An ancient temple hidden right under archaeologists’ noses at Tikal, one of the world’s most famous Maya sites, hints at a tantalizing connection between the Guatemalan city and Teotihuacan, a Mesoamerican civilization near modern-day Mexico City, more than 800 miles away.
Thanks to an aerial image created via Light Detection and Ranging (LiDAR), archaeologists now know that an unassuming hill in the Tikal landscape is actually a buried pyramid hidden beneath layers of dirt and plants.
And the lost structure doesn’t look like the ancient city’s surviving buildings. Instead, it has all the trademarks of a Teotihuacan pyramid, resembling a half-size replica of the courtyard there that the Spanish dubbed the “Citadel” for its fort-like appearance.
Subsequent excavations by the South Tikal Archaeological Project found that the site has many apparent ties to early fourth-century Teotihuacan, from construction and burial practices, to the types of ceramics and weaponry found inside, including darts made from green obsidian from central Mexico. There was even an artifact decorated with the Teotihuacan rain god.
One of the pyramids in the Citadel, talud-tablero pyramidal structure, at Teotihuacan (Unesco World Heritage List, 1987) in Anahuac, Mexico. Photo by DeAgostini/Getty Images.
The find is significant both because the buried building is such a major monument and because it suggests that Tikal could have been an outpost of the Teotihuacan empire.
“We knew that the Teotihuacanos had at least some presence and influence in Tikal and nearby Maya areas prior to the year 378,” Edwin Román-RamĂrez, director of the South Tikal Archaeological Project, told National Geographic. “But it wasn’t clear whether the Maya were just emulating aspects of the region’s most powerful kingdom. Now there’s evidence that the relationship was much more than that.”

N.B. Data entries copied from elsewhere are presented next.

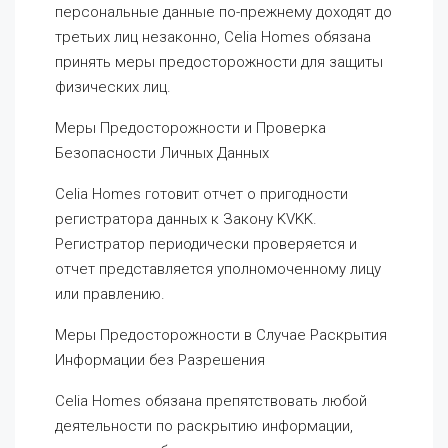
персональные данные по-прежнему доходят до
третьих лиц незаконно, Celia Homes обязана
принять меры предосторожности для защиты
физических лиц.
Меры Предосторожности и Проверка
Безопасности Личных Данных
Celia Homes готовит отчет о пригодности
регистратора данных к Закону KVKK.
Регистратор периодически проверяется и
отчет представляется уполномоченному лицу
или правлению.
Меры Предосторожности в Случае Раскрытия
Информации без Разрешения
Celia Homes обязана препятствовать любой
деятельности по раскрытию информации,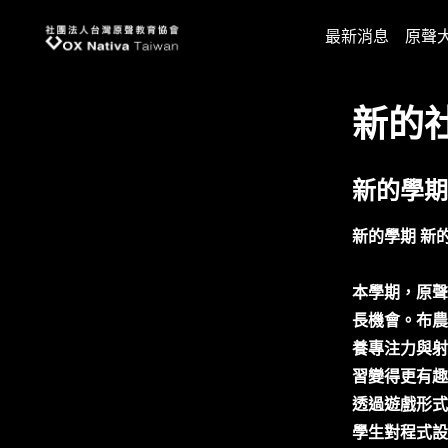
台灣原聲教育協會
最新消息
原聲
新的
新的學期
新的學期 新
本學期，原聲
長機會。布農
養專注力與射
習變得更有趣
透過遊戲形式
學生對程式設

The discovery is the latest made by the LiDAR initiative from Patrimonio Cultural y Natural Maya (PACUNAM), Guatemala’s Maya heritage foundation.
Panorama of the Great Plaza in the ruins of the Mayan civilization in Tikal National Park, Guatemala. Photo by Getty Images.
LiDAR uses laser pulses and a GPS system to take topographical readings of the earth’s surface and generate three-dimensional maps. The maps can reveal man-made structures that have become overgrown over the centuries, especially low-lying linear ones, such as roads or irrigation systems that might blend into the landscape even at close range.
The technology is particularly useful in areas of dense jungles, where surveying the area on foot can take decades. In 2018, PACUNAM revealed that the Maya lowlands were home to thousands of unknown ancient structures, all discovered in one fell swoop back in 2018 thanks to LiDAR.
The find instantly transformed archaeologists’ understanding of the region, which was almost certainly populated by millions more people than previously thought.
A LiDAR scan of the ancient Maya city of Tikal. Image courtesy of Marcello Canuto/PACUNAM.
PACUNAM isn’t sure if the people who built the newly discovered temple at Tikal were from Teotihuacan, but they were certainly familiar with the kingdom’s culture and traditions, and practiced the same religion. An isotopic analysis of a skeleton buried on the site may be able to tell archaeologists where the deceased lived, and if they came to Tikal from Central Mexico.
Preliminary dating suggests that construction on the Teotihuacan-style temple began prior to 278. That was 100 years before Teotihuacan sent his son to conquer Tikal, an event recounted in Maya inscriptions.
Around the same time, a neighborhood in Teotihuacan decorated in the Maya style was destroyed and elaborate Maya murals were smashed and buried, suggesting a breakdown in the alliance between the two peoples. Archaeologists hope further excavations will help provide a better understand of this history.